Im Zuge der Digitalisierung wurde vielerorts auch über die Speicherung von Daten diskutiert. Wird eine neue, digitalere Welt wie das Metaverse diese Diskussion aufs Neue ausrollen?
Daten und vor allem deren Speicherung spielen sicherlich eine zentrale Rolle für den Anschluss vieler Unternehmen an den Markt. Accenture geht davon aus, dass in den nächsten Jahren rund 80 Prozent dieser Fülle an Information über die Cloud gespeichert werden wird. Dabei stehen natürlich Datensicherheit und Datenschutz weiterhin im Fokus. Wir gehen davon aus, dass die im Metaverse eingesetzten Technologien künftig eine gezielte Freigabe von persönlichen Daten und das genau Tracking der Verwendung dieser – oder «meiner» – Daten ermöglichen.

Wie hat sich die Diskussion in der Zwischenzeit verändert?
Für die effiziente Nutzung und die Umwandlung von Signalen und Daten zu brauchbarem Wissen bietet die Cloud grosses Potenzial, um nahtlose Wertschöpfungsketten zu gewährleisten und Content «shareable» zu machen. Die Wichtigkeit einer teilbaren, nicht lokalen Datenbank, gab es zwar zuvor bereits. Nun steht allerdings die Herausforderung an, ganze «Welten» in einer Cloud zu speichern und miteinander zu verknüpfen.
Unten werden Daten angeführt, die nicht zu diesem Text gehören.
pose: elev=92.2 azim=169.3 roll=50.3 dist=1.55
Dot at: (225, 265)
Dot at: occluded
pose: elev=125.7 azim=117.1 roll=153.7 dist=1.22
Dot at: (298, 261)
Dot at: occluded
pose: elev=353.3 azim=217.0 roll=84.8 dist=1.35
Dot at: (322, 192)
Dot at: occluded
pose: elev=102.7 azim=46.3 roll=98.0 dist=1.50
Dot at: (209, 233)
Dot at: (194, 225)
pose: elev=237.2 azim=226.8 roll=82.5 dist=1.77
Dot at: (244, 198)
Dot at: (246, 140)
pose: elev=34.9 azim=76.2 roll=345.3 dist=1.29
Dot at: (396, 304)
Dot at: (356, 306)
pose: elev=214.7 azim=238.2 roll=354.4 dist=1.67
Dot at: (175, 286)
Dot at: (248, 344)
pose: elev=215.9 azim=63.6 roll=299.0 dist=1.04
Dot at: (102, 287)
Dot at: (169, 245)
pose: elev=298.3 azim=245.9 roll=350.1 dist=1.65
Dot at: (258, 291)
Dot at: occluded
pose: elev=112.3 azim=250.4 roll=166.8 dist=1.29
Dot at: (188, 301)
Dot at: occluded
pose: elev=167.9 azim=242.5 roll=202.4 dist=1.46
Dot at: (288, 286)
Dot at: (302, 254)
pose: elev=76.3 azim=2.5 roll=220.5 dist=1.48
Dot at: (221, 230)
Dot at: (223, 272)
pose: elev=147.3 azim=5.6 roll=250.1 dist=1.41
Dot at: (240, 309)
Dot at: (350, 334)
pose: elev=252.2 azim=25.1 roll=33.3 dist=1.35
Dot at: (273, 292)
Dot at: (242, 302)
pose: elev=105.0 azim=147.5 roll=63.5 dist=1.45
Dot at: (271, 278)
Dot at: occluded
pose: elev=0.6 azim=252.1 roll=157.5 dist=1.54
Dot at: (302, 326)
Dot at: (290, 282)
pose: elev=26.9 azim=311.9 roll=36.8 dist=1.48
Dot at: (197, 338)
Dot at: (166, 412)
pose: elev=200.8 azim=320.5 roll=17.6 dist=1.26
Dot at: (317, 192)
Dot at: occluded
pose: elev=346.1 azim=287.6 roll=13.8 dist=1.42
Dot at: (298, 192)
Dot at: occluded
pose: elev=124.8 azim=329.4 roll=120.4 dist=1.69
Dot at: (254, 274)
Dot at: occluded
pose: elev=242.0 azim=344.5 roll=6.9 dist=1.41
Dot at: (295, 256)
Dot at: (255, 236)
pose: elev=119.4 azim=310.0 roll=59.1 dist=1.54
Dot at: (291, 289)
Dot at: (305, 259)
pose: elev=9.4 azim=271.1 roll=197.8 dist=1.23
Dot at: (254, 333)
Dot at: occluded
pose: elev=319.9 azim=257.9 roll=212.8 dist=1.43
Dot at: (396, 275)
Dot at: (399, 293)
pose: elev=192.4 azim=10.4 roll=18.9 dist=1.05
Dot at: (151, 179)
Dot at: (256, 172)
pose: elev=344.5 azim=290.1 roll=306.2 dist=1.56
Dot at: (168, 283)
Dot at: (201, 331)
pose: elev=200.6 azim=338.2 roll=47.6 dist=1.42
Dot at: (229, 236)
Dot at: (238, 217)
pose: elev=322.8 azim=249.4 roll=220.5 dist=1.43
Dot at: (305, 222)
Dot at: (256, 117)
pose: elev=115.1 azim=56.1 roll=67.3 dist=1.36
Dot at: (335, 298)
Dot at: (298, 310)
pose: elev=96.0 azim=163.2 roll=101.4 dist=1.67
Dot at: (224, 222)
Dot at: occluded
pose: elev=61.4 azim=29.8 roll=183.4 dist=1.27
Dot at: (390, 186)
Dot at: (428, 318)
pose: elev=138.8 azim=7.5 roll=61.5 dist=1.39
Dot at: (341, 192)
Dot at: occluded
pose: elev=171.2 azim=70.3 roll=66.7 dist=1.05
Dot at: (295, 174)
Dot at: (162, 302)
Was ist Ihr Fazit aus diesem Bericht?
Jahrzehntelang waren Computer, die die «grossen Herausforderungen» der Welt effizient lösen können, nicht mehr als theoretische Konzepte. Unternehmen können es sich aber nicht mehr leisten, nur abstrakt darüber nachzudenken. Diese Computer entwickeln sich rasant weiter und ihre Auswirkungen auf die grundlegendsten Probleme der Industrie können entweder deren Ende bedeuten oder die grösste Chance seit Generationen sein. Unternehmen, die heute damit beginnen, ihre Branche umzugestalten und eine Zukunft mit diesen Maschinen vorwegzunehmen, werden die besten Chancen auf Letzteres haben.